Prompt =>
Would you count the lines in the material below that include the string "Telugu"? Only the number is needed.

────────────────────────────────────────

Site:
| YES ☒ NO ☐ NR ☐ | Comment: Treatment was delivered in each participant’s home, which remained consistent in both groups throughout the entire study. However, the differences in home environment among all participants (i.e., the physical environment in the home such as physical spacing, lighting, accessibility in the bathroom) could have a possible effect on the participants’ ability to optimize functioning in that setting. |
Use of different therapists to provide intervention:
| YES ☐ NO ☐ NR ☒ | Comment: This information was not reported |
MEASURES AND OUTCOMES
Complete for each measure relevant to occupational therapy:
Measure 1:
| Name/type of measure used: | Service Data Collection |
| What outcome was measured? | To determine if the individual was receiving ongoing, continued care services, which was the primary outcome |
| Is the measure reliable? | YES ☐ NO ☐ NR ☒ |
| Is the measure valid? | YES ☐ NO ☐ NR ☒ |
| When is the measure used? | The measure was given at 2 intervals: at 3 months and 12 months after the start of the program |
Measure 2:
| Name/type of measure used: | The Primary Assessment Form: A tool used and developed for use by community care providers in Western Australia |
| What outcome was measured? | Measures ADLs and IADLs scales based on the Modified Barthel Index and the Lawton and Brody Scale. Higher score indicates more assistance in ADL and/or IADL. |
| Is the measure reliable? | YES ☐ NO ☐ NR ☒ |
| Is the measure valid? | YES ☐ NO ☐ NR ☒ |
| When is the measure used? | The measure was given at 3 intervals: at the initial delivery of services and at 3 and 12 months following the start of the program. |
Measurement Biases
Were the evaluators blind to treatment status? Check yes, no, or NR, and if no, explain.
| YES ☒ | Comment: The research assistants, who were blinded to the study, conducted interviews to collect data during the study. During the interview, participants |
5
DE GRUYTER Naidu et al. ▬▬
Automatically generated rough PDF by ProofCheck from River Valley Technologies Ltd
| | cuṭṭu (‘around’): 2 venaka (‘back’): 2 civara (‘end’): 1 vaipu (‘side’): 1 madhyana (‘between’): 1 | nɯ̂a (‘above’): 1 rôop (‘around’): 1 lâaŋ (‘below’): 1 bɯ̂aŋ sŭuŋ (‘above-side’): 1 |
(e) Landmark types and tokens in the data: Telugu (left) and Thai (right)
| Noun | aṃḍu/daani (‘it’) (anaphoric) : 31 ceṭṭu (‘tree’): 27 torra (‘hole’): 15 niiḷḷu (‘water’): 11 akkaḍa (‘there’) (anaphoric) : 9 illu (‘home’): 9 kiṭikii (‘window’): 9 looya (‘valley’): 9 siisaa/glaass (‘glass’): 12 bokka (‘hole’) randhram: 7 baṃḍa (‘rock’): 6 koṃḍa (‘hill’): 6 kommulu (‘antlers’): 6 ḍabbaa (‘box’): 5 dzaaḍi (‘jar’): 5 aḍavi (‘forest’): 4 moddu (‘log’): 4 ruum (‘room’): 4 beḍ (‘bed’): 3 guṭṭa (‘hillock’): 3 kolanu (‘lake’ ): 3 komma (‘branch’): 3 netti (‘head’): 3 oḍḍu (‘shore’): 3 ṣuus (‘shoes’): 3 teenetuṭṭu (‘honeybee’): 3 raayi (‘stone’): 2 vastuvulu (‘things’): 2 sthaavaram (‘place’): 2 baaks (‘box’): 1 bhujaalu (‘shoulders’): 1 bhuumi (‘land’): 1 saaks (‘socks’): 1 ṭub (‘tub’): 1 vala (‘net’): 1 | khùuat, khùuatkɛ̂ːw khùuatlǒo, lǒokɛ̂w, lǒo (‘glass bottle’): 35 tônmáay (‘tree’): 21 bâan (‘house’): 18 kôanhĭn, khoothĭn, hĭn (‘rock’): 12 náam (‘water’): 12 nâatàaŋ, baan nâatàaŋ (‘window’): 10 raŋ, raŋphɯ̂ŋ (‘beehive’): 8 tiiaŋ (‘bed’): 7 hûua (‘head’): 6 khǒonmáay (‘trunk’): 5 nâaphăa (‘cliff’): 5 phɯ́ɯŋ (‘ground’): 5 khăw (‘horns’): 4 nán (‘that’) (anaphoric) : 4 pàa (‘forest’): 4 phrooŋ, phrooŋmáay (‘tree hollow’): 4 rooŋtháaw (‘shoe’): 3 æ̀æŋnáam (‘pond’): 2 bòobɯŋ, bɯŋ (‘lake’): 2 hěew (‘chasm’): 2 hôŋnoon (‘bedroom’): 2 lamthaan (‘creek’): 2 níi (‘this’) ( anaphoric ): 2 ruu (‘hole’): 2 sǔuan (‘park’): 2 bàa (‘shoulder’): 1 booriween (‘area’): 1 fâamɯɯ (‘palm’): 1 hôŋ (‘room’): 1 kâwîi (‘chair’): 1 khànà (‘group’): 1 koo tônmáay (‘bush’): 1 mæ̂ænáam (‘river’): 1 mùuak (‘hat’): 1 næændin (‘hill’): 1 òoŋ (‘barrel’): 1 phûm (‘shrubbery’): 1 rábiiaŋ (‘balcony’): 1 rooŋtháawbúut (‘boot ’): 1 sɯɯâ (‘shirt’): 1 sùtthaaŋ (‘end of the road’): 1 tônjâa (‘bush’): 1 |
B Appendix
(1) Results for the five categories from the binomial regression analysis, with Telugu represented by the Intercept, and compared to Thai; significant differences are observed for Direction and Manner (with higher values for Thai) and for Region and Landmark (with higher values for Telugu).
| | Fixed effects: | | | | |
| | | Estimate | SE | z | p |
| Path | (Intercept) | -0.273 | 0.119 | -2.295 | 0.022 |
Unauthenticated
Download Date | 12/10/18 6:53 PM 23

────────────────────────────────────────

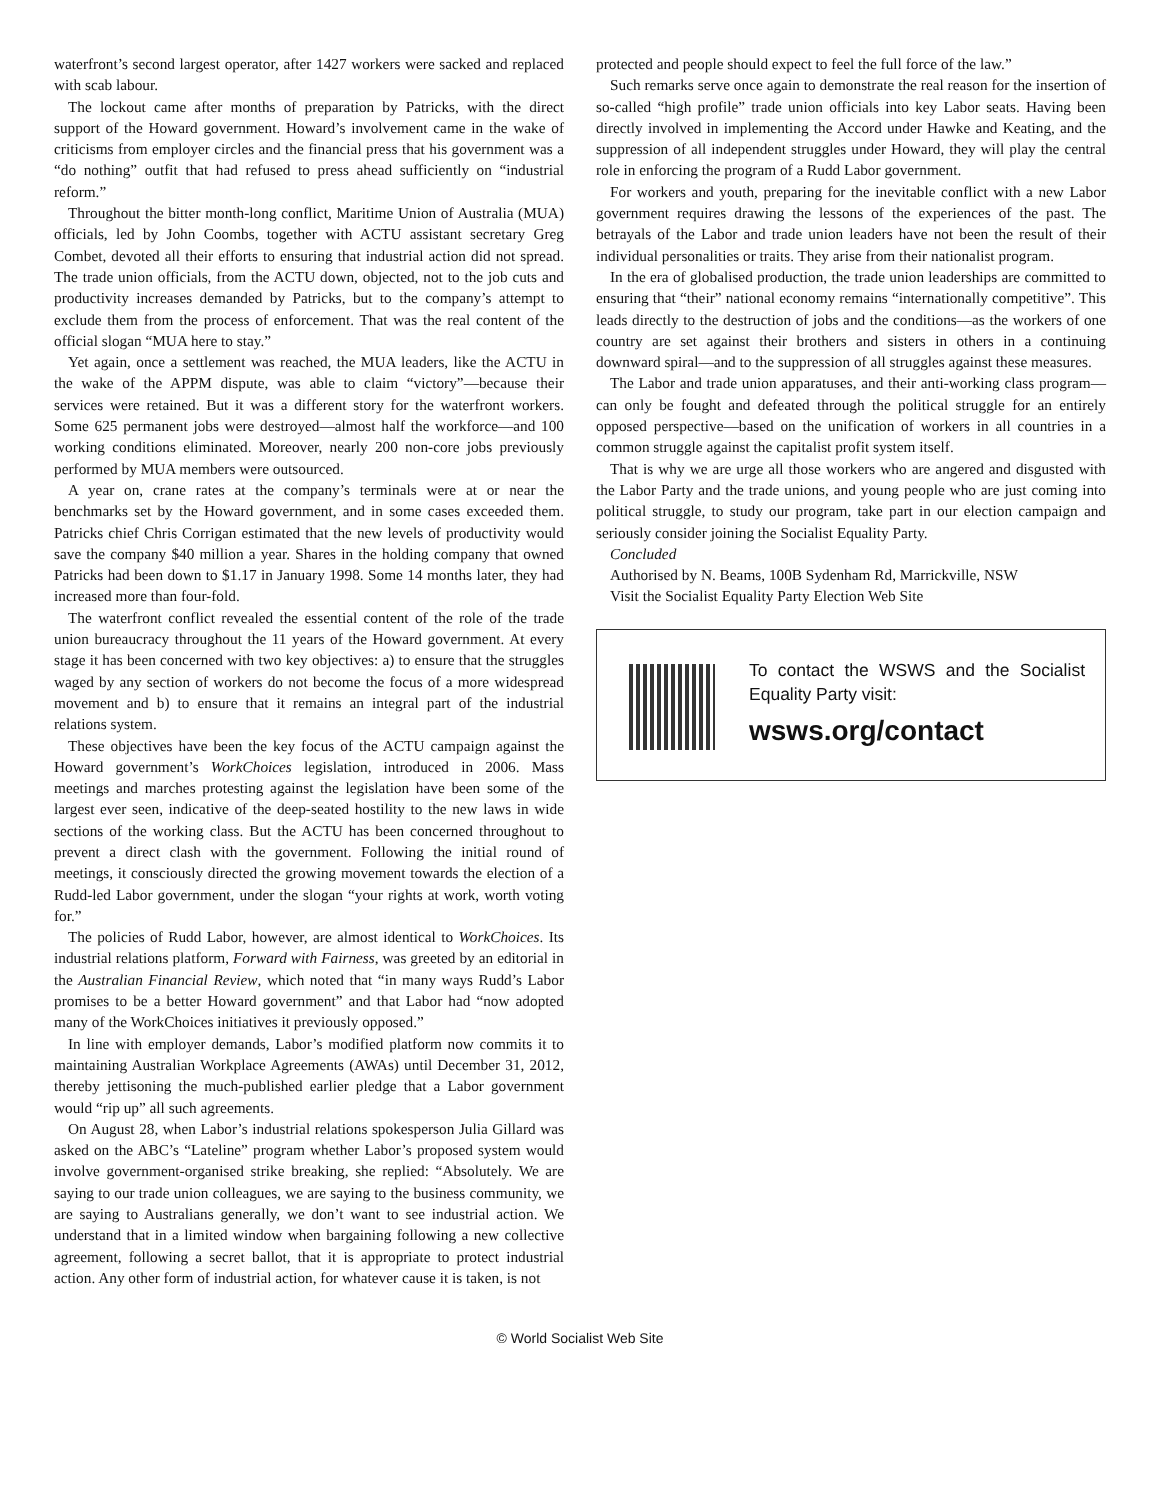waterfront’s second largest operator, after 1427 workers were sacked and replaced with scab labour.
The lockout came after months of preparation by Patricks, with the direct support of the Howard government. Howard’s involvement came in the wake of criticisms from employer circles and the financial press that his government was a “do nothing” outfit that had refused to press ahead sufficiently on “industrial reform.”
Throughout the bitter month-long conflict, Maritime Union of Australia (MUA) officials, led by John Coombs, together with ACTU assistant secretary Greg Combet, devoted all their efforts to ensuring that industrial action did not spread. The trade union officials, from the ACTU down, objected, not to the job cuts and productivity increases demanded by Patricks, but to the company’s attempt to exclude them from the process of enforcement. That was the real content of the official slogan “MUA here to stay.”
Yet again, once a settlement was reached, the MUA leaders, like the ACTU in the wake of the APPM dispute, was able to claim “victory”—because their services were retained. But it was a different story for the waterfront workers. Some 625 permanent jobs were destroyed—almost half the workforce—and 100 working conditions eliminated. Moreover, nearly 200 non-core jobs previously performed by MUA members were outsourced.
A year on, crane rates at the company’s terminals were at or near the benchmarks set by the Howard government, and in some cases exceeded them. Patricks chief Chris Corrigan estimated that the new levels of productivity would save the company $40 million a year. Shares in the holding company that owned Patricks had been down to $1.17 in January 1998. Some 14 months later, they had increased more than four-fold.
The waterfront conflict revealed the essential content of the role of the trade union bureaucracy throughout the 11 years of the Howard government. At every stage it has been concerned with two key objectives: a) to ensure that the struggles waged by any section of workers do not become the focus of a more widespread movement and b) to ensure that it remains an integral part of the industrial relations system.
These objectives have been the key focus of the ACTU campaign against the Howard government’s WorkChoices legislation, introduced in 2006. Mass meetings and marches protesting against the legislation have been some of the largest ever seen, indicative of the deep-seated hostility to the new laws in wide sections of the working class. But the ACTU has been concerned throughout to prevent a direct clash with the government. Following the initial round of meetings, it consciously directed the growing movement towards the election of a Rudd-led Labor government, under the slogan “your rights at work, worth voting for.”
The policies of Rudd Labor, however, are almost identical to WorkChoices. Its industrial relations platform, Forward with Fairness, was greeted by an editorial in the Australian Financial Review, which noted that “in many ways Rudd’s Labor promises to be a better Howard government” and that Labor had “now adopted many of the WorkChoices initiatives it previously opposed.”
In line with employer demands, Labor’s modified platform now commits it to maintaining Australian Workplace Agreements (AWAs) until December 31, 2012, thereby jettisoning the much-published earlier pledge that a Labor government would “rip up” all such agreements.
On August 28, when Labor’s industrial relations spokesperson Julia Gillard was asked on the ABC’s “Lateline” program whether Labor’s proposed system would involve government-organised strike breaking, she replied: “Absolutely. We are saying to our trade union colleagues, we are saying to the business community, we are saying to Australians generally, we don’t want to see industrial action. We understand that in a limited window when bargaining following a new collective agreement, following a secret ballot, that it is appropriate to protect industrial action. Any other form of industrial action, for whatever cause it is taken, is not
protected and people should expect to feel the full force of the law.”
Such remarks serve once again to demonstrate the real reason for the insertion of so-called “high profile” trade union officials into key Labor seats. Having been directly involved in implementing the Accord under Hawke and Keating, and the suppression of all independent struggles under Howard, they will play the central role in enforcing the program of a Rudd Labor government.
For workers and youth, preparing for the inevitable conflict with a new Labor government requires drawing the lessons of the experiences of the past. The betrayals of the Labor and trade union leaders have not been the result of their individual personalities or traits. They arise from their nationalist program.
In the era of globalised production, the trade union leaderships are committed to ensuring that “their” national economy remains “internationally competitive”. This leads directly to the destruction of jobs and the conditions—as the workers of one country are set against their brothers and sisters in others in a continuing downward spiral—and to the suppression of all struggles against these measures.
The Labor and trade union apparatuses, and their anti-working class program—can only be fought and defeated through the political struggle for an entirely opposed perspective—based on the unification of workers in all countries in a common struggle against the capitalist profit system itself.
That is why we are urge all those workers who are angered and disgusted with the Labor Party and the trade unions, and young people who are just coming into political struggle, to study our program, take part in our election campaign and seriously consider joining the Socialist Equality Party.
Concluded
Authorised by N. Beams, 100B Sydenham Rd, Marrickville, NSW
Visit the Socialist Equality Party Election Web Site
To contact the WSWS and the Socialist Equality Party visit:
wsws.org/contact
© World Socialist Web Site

────────────────────────────────────────

Task result =>
2